# What this task involves
Copy out, from the data below, each line in which the word "nose" occurs.

[[ Supplied entries, beginning ]]

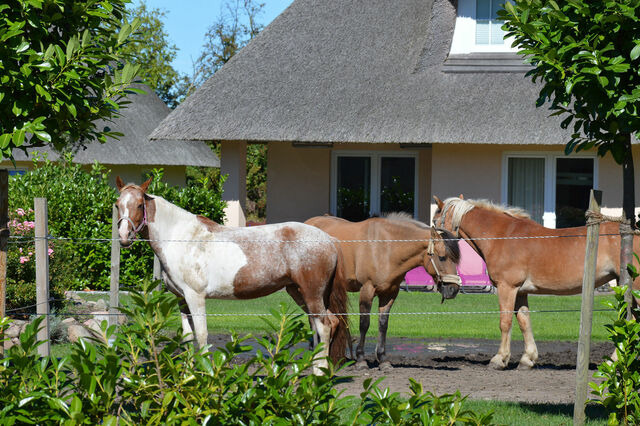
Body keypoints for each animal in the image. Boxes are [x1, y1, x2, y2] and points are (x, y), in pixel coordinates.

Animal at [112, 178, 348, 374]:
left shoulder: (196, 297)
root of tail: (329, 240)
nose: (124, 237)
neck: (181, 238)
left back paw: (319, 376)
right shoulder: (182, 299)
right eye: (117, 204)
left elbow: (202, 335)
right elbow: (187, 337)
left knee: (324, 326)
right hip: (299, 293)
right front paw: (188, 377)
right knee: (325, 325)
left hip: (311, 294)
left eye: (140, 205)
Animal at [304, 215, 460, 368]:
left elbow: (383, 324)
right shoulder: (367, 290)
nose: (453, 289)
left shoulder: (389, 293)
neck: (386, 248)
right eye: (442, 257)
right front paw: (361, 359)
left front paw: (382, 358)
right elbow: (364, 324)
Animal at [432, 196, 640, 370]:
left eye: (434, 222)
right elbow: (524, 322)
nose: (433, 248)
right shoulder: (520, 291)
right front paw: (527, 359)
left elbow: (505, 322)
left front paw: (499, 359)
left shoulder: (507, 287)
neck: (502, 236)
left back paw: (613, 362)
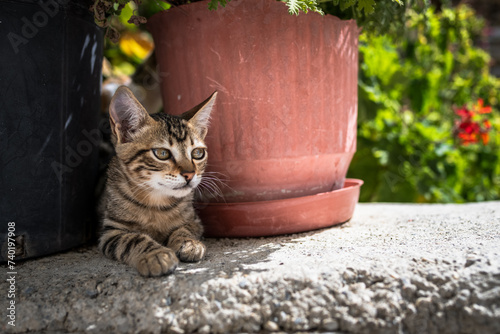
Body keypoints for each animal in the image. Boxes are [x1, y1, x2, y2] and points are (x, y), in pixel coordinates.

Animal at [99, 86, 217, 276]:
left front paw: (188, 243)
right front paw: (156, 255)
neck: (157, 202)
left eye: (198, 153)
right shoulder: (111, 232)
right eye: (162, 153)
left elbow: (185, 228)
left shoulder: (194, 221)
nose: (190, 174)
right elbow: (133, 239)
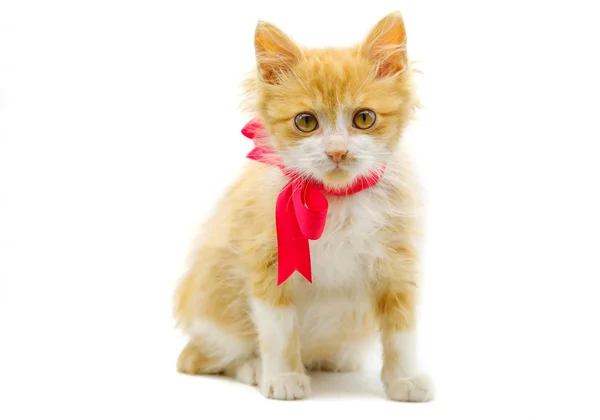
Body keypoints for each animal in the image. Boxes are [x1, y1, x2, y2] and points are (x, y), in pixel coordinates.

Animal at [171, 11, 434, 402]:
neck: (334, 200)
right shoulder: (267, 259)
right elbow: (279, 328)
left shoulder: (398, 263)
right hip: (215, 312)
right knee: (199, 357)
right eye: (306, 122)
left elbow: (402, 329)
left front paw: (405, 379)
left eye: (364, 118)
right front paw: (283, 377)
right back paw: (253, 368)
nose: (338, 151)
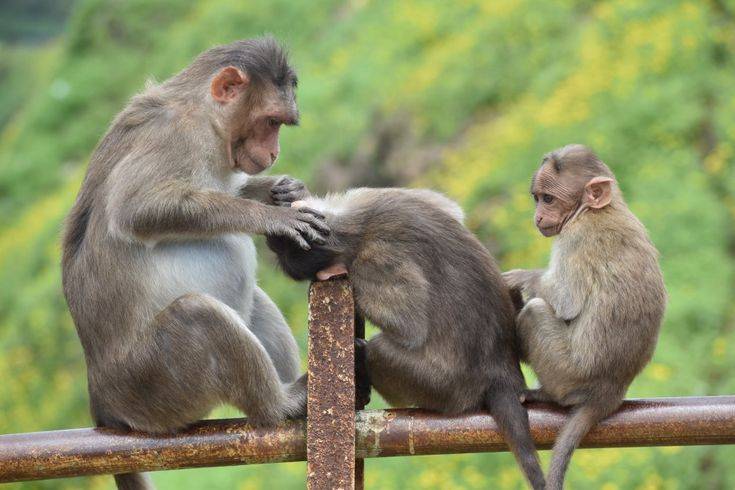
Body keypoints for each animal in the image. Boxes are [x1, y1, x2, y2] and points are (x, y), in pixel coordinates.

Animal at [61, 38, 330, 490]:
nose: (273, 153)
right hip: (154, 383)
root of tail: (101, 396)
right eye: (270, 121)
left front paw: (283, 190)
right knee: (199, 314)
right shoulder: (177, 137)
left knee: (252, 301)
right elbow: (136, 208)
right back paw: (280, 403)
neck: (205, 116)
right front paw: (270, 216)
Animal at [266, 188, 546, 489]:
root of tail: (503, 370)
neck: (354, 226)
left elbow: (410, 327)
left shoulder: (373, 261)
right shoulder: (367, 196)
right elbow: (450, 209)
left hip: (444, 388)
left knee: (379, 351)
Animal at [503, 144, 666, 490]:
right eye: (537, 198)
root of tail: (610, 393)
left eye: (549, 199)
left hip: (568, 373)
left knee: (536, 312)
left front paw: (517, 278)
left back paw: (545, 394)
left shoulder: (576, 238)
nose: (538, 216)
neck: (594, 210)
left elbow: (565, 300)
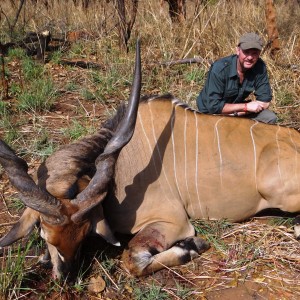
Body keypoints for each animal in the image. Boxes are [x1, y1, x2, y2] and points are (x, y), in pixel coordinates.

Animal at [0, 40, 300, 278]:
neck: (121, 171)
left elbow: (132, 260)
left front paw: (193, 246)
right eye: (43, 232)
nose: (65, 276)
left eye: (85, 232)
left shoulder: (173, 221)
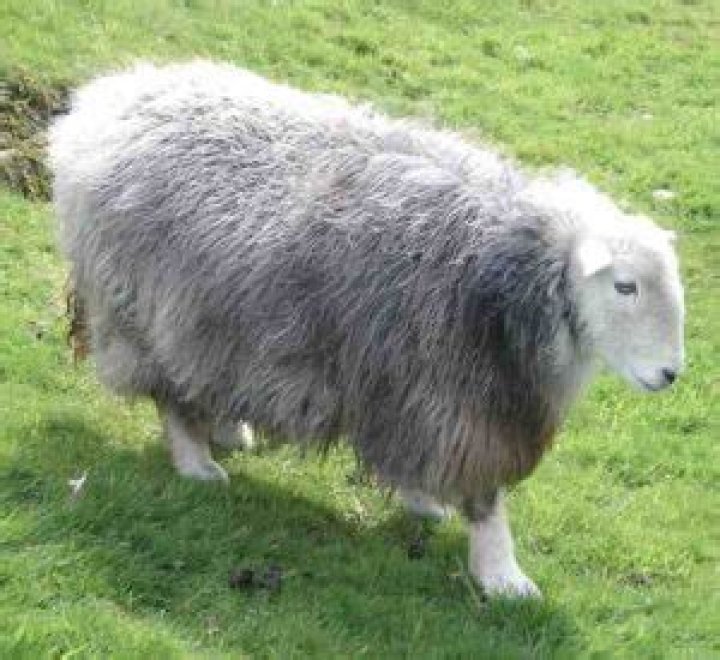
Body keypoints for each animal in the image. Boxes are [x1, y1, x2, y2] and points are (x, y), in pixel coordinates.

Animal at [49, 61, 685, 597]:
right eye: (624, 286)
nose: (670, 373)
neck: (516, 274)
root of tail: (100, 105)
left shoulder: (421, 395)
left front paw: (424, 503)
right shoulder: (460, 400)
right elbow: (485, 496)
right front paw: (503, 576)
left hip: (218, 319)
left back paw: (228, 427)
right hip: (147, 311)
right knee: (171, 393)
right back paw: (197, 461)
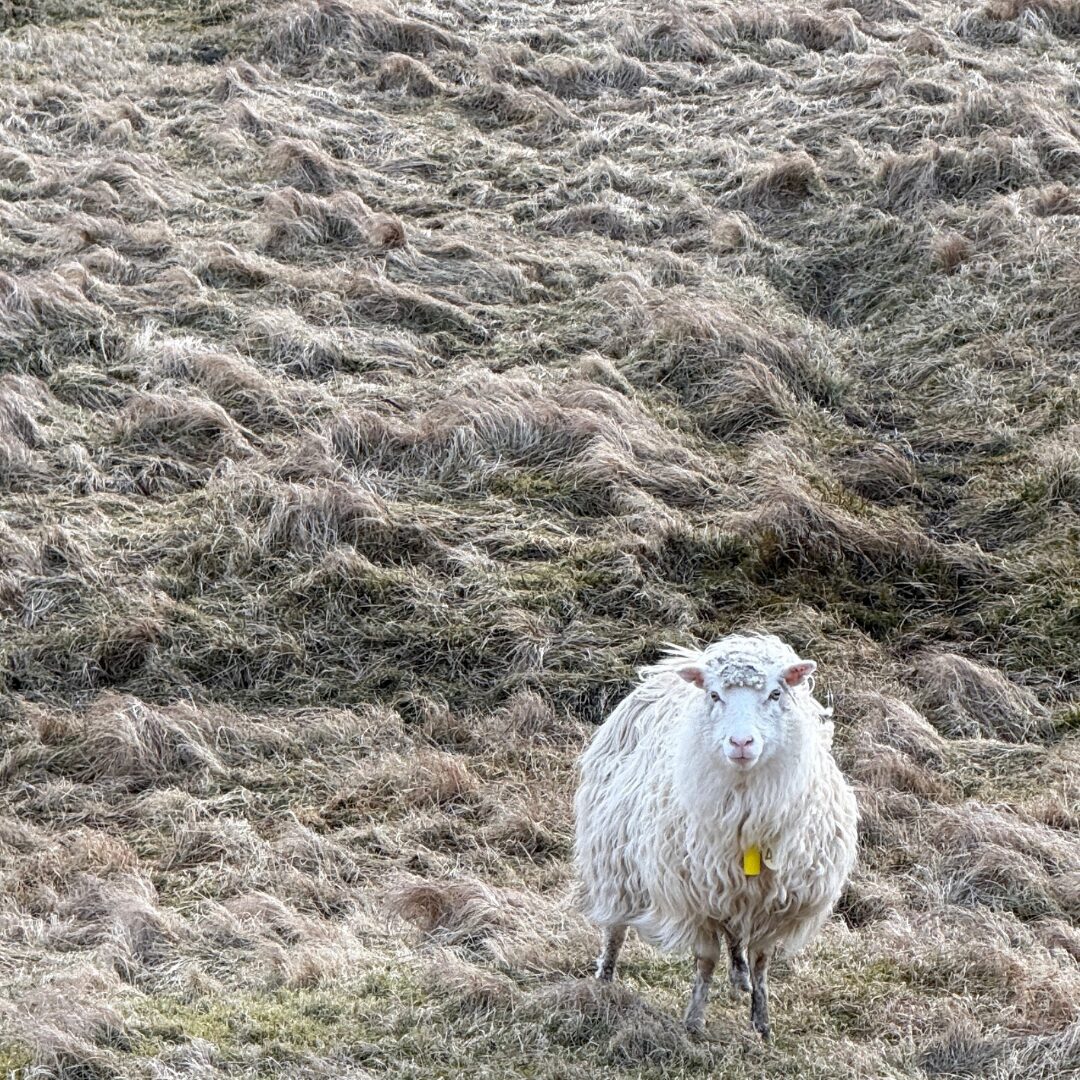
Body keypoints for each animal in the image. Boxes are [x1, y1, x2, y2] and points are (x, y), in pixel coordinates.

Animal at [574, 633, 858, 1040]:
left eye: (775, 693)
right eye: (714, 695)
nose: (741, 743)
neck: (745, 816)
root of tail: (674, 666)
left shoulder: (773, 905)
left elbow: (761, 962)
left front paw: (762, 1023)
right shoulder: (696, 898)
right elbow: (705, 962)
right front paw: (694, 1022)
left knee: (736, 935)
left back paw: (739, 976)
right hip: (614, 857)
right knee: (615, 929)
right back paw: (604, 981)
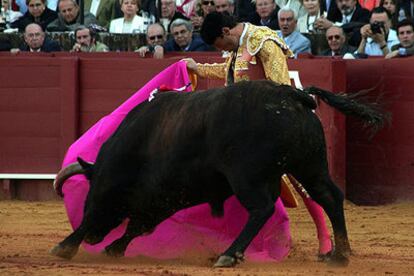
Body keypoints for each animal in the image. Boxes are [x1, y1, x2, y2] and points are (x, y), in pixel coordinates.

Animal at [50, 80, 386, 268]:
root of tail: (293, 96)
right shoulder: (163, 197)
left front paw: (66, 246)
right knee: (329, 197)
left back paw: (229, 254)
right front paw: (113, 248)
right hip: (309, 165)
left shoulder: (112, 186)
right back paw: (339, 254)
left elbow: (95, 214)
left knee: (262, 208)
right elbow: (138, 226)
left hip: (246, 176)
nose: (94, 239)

[[ Supplied entries, end ]]

# Exercise response
nose: (124, 237)
nose: (453, 289)
nose: (433, 248)
nose: (190, 174)
nose: (338, 151)
nose: (273, 153)
nose: (538, 216)
nose: (65, 276)
nose: (670, 373)
nose: (741, 743)
nose: (94, 239)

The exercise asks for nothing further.